Il ne faut pas donner plus de pouvoir aux ARS. J'ai été interrogé, comme les présidents de départements, dans le cadre du Ségur de la santé. J'ai présenté des propositions très claires sur la décentralisation en matière de santé à Mme Buzyn lors d'un colloque à Chamonix, en septembre dernier, et elle les a repoussées.
Tout ce qui relève de la sécurité sanitaire doit être placé sous l'autorité des préfets. Certaines compétences pourraient être déléguées aux régions, avec l'introduction d'un objectif régional des dépenses d'assurance maladie (ORDAM), comme Pierre Méhaignerie le propose depuis longtemps. En contrepartie, les régions s'engageraient à abonder ces financements : il ne s'agirait pas de récupérer les compétences et les financements, mais d'instaurer un partenariat permettant de consacrer plus de moyens. Nous pourrions démontrer que nous sommes volontaires et prêts à agir.
En Italie, la sécurité sanitaire est déléguée aux régions, et si tout n'y a pas été contrôlé au début de l'épidémie, c'est parce qu'un président de région ne voulait pas faire de ségrégation sanitaire et imposer un confinement à certains quartiers. La sécurité sanitaire est un domaine régalien, c'est à l'État de l'assurer, et les responsabilités ne doivent pas être diluées.

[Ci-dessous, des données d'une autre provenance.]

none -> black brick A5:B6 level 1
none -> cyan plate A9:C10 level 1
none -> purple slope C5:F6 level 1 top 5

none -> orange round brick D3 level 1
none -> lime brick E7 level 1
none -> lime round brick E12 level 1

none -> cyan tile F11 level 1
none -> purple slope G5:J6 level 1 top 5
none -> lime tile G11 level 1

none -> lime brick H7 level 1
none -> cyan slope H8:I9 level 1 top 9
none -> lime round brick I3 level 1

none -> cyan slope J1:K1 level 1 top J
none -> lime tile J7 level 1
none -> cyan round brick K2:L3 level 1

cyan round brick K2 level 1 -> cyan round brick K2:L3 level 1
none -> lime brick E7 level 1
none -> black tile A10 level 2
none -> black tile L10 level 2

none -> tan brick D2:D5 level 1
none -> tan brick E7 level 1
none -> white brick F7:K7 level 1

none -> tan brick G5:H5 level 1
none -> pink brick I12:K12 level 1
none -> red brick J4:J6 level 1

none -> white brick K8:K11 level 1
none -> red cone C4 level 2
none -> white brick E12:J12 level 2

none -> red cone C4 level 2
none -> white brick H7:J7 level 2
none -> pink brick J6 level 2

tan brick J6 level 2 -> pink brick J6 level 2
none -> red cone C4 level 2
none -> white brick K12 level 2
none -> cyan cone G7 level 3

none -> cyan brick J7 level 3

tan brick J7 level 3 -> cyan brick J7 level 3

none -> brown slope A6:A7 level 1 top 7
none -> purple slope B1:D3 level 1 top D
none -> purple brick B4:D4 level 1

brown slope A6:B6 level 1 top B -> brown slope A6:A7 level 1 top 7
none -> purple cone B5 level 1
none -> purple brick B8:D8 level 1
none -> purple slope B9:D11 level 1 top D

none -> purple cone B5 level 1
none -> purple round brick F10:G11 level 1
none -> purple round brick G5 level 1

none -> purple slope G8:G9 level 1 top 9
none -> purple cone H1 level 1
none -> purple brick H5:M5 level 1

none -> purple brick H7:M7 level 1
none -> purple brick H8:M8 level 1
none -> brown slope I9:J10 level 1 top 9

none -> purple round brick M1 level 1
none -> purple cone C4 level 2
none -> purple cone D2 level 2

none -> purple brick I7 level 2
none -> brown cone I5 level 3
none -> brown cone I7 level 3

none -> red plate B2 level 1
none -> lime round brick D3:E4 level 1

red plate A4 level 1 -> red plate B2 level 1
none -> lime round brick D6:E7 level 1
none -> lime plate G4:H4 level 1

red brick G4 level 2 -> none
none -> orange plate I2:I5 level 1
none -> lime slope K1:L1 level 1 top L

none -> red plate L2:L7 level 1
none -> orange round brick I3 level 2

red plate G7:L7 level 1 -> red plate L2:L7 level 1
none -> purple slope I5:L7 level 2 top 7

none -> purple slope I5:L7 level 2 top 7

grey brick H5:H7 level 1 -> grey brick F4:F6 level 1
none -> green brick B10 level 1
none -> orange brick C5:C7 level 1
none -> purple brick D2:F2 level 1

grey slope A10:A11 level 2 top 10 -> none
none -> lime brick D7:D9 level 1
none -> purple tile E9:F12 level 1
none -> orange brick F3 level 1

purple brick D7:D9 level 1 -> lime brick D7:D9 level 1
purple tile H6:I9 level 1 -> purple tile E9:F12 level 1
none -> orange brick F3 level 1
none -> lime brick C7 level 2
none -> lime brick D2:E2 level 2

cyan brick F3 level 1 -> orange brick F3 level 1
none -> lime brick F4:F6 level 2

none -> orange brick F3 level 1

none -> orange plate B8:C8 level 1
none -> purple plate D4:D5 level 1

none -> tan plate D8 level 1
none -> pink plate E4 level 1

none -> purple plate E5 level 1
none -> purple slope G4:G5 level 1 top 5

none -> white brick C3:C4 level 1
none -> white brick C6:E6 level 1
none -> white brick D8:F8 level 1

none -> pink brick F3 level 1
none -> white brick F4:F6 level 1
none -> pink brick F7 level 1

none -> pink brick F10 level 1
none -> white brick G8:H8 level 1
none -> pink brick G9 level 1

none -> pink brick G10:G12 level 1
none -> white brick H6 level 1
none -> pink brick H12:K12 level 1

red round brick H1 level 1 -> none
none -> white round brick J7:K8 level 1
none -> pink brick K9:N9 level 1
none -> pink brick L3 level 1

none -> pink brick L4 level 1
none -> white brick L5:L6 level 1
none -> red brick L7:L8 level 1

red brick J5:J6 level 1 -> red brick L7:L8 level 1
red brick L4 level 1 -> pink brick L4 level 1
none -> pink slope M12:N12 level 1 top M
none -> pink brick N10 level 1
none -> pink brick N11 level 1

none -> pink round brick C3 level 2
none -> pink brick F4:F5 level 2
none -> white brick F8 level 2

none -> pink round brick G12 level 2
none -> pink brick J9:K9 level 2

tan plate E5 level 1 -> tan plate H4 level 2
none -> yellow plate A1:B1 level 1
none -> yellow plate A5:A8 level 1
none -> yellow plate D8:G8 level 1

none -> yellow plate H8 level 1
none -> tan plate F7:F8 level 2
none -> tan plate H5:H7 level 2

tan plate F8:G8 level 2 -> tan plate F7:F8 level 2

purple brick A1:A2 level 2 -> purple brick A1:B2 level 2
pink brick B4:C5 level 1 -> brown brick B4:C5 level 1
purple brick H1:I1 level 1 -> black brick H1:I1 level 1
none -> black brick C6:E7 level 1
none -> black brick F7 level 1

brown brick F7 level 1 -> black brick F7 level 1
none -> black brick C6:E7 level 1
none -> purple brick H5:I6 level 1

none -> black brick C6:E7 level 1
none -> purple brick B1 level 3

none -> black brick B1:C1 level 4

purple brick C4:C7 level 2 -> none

S'agissant du modèle économique des entreprises qui assurent des productions stratégiques, il faut considérer que les entreprises qui nous approvisionnent sont des opérateurs d'importance vitale (OIV), ce qui n'est pas le cas aujourd'hui. Ce cadre réglementaire et fiscal permettrait de leur garantir une visibilité et d'éviter que ce qui est arrivé à Plaintel ne se reproduise. Puisque ces entreprises sont si importantes et contribuent à notre souveraineté, il faut leur attribuer ce statut, qui entraîne une surveillance particulière de l'État. Il faut agir de même pour un certain nombre de médicaments. Relocaliser la production de Doliprane est une chose, il faut aussi le faire pour le curare et d'autres produits nécessaires en réanimation. Au-delà d'un travail de relocalisation, c'est un travail de réindustrialisation qui s'impose. Nous sommes au cœur des enjeux de souveraineté et de protection de nos citoyens.
En 2007, suite à une réforme de l'administration centrale, le secrétaire général du ministère de la santé devient le haut fonctionnaire de défense, et son adjoint est le chef du département des urgences sanitaires. Mais ils n'ont pas de pouvoir interministériel. Didier Houssin a été nommé délégué interministériel à la lutte contre la grippe aviaire par Philippe Douste-Blazy, et je l'ai confirmé dans ces fonctions. Le pouvoir interministériel tient beaucoup aux personnes et il n'est pas si simple de trouver des candidats de l'envergure de Didier Houssin. Jean-Yves Grall, que j'ai nommé directeur général de la santé, était excellent et pouvait s'appuyer sur son expérience du terrain.
Il faut reconnaître que le SGDSN a un peu souffert durant les années de préparation du plan pandémique, car le ministère de la santé a pris l'initiative de le faire, même si cela ne faisait pas partie de ses missions ; à cet égard, nous avions le soutien de Matignon et de l'Élysée. Frédéric Salat-Baroux et Marie-Claire Carrère-Gée veillaient à ce que je dispose des moyens nécessaires et en référaient directement au président Chirac. Le SGDSN a attendu le moment pour reprendre la main, ce fut en 2013. Dans sa vision, ce n'est pas au ministère de la santé de s'occuper de ces sujets.
Les tests font partie des responsabilités régaliennes. Mais le 1er mai, j'ai écrit au ministre de la santé la lettre suivante :
« Monsieur le ministre, lors de sa déclaration du 28 avril 2020 devant l'Assemblée nationale, le Premier ministre a fixé l'objectif de réaliser au moins 700 000 tests virologiques par semaine à dater du 11 mai. J'ai noté avec attention que vous avez confié le 21 avril 2020 à M. Nicolas Castoldi une mission dépistage virologique et sérologique au sein de la Task force mise en place pour la gestion du volet sanitaire du déconfinement au sein du centre de crise sanitaire. Dans la lettre de mission de M. Nicolas Castoldi du 21 avril 2020, il est mentionné que la France a réalisé la semaine dernière 140 000 tests par semaine, soit 20 000 tests par jour, l'enjeu étant de passer de 20 000 tests par jour à 100 000 tests par jour à partir du 11 mai.